Entra negli uffici AVEPA e prende a bastonate tre impiegati: agricoltore nei guai

L'uomo era stato sanzionato per l'utilizzo di un funghicida ritenuto dannoso dall’Agenzia Veneta per i pagamenti in agricoltura e negli uffici di via Sommacampagna ha sfogato la sua rabbia

La Volante davanti agli uffici AVEPA

Una notizia giunta nella mattinata di venerdì alla sala operativa, aveva suscitato una certa preoccupazione all'interno della Questura di Verona: raccontava infatti di un uomo che era entrato in fretta e furia negli uffici dell’Agenzia Veneta per i pagamenti in agricoltura in via Sommacampagna, brandendo un bastone e con una tanica di liquido trasparente nell'altra mano. 

Sul posto si sono quindi diretti gli equipaggi delle Volanti, che avrebbero sorpreso l'uomo mentre vibrava fendenti con il bastone a tutti quelli che si paravano sulla sua strada. So trattava di un cinquantenne imprenditore agricolo, che ha sfogato la sua ira sulle tre persone presenti in quel momento negli uffici dell’AVEPA, le quali hanno cercato di difendersi come potevano e alla fine hanno riportato lesioni alle gambe e alla testa guaribili rispettivamente in sei, quattro e tre giorni. 
Quanto al liquido contenuto nella tanica, che si temeva potesse essere sostanza infiammabile da usare come comburente per appiccare il fuoco, si è rivelato essere un fungicida utilizzato in agricoltura, oggetto delle sanzioni che l’uomo avrebbe ricevuto dall’AVEPA e che avrebbero scatenato la sua rabbia. 
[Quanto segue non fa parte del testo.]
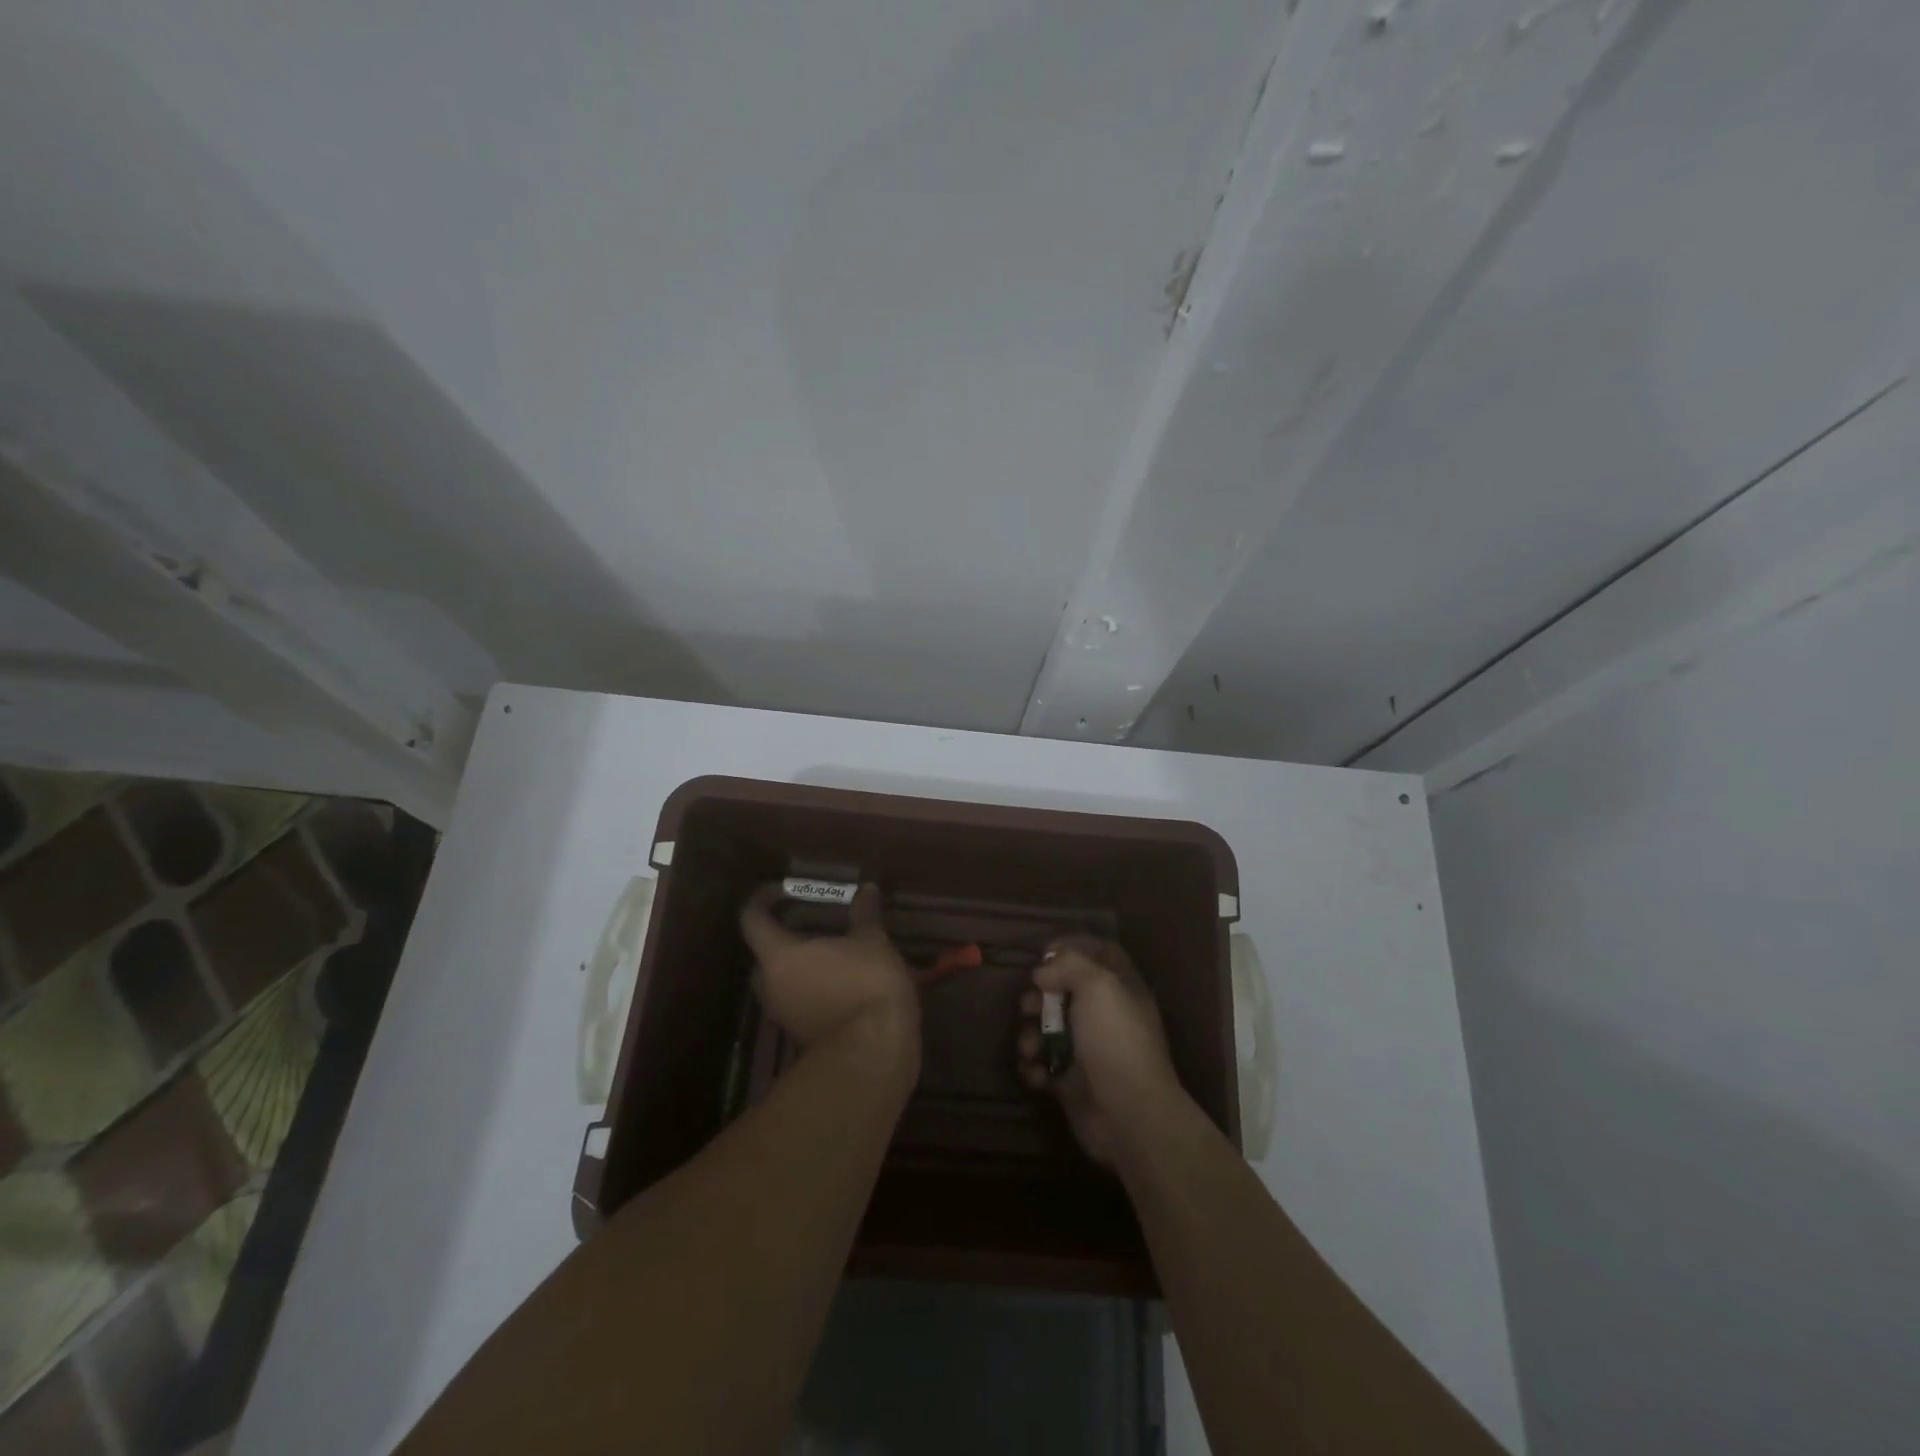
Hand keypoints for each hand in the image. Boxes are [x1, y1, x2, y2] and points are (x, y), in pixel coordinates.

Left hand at [738, 883, 918, 1052]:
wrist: (874, 1050)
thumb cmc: (866, 983)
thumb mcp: (872, 941)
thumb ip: (864, 914)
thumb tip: (867, 890)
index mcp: (779, 955)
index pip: (752, 920)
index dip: (762, 900)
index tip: (782, 890)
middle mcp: (771, 985)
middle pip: (764, 954)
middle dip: (783, 937)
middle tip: (811, 924)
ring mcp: (783, 1015)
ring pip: (781, 982)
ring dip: (800, 966)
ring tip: (832, 952)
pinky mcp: (801, 1036)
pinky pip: (798, 1002)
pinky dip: (812, 988)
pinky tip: (842, 981)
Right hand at [1016, 935, 1181, 1167]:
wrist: (1128, 1114)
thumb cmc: (1115, 1040)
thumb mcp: (1098, 986)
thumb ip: (1069, 965)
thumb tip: (1043, 972)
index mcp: (1120, 988)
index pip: (1100, 952)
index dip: (1073, 946)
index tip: (1044, 951)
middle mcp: (1105, 1016)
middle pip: (1065, 991)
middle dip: (1040, 995)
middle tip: (1028, 1004)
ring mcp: (1087, 1050)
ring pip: (1048, 1029)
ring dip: (1031, 1034)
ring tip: (1030, 1046)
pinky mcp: (1071, 1082)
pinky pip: (1043, 1064)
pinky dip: (1033, 1066)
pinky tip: (1036, 1072)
Il cinquantenne veronese, fino a venerdì incensurato, è stato arrestato per lesioni aggravate e messo a disposizione dell’autorità giudiziaria, che lo ha convocato per il giudizio direttissimo nella mattinata di sabato. Il giudice, dopo la convalida dell’arresto, ha disposto nei confronti dell’uomo la misura cautelare dell’obbligo di presentazione alla Polizia Giudiziaria e rinviato l’udienza il prossimo 11 settembre.
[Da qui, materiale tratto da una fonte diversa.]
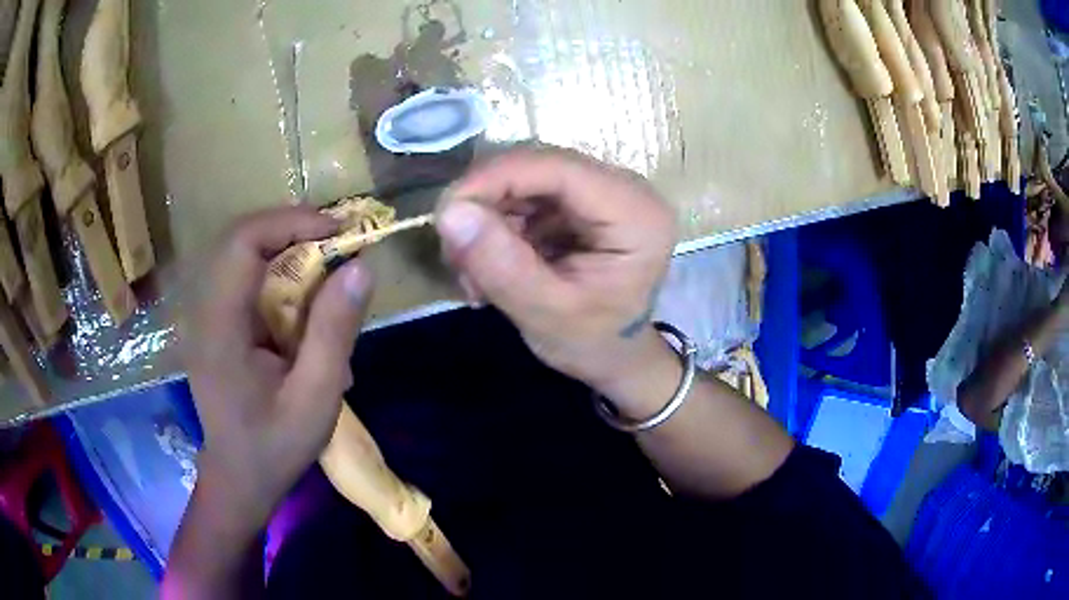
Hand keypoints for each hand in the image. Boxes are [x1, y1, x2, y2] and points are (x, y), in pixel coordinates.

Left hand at [184, 206, 373, 527]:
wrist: (240, 477)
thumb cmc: (276, 445)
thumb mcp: (315, 397)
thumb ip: (334, 332)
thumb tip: (360, 267)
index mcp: (220, 326)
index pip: (243, 242)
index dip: (290, 223)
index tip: (338, 232)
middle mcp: (205, 310)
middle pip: (242, 239)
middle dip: (292, 229)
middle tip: (338, 241)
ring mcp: (207, 315)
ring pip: (243, 254)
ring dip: (287, 247)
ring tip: (328, 261)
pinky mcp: (216, 323)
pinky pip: (246, 277)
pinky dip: (279, 270)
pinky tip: (304, 294)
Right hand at [436, 146, 676, 395]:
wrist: (612, 356)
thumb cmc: (592, 342)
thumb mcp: (546, 313)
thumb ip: (501, 264)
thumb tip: (449, 212)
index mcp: (635, 213)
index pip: (559, 169)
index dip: (495, 179)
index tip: (446, 213)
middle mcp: (625, 188)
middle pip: (538, 167)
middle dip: (486, 205)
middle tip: (456, 256)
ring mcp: (601, 191)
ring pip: (525, 179)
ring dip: (487, 220)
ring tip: (474, 274)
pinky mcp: (580, 201)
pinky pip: (526, 196)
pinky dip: (498, 226)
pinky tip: (489, 265)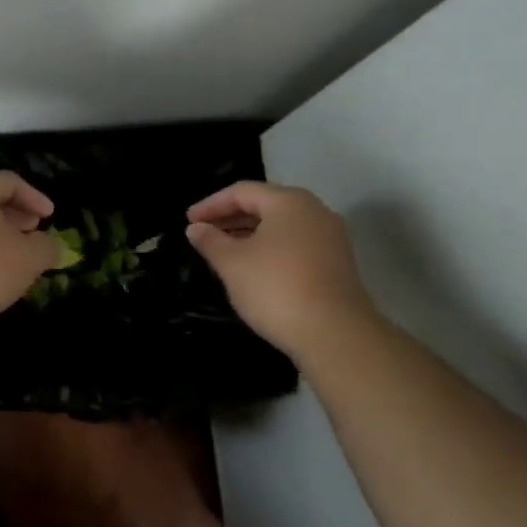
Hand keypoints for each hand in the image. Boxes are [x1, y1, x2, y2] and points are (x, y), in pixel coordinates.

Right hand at [186, 181, 379, 355]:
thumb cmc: (277, 288)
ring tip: (224, 251)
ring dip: (250, 234)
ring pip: (281, 226)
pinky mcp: (338, 263)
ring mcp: (331, 238)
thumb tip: (196, 228)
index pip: (242, 191)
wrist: (336, 335)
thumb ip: (210, 241)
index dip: (211, 204)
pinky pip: (296, 244)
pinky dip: (271, 248)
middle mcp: (314, 211)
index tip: (188, 221)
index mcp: (289, 202)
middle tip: (203, 233)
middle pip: (265, 205)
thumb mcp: (232, 264)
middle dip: (231, 218)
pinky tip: (254, 269)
La Cia Agricoltori Italiani esprime tutta la sua solidarietà e vicinanza ad Avepa e ai suoi funzionari della provincia di Verona, aggredito venerdì. Gianmichele Passarini, presidente di Cia Veneto, condanna fermamente l’episodio. «L’emergenza coronavirus – spiega - ha sicuramente creato molte difficoltà, il momento è grave e la via d’uscita lunga e impegnativa. Qualcuno può arrivare all’esasperazione, ma non esiste giustificazione alcuna per il ricorso alla violenza: non si può risolvere tutto cercando di farsi giustizia da soli. La crisi è presente e dura – conclude Passarini – dobbiamo avere i nervi saldi e usare il buonsenso, per uscirne tutti insieme».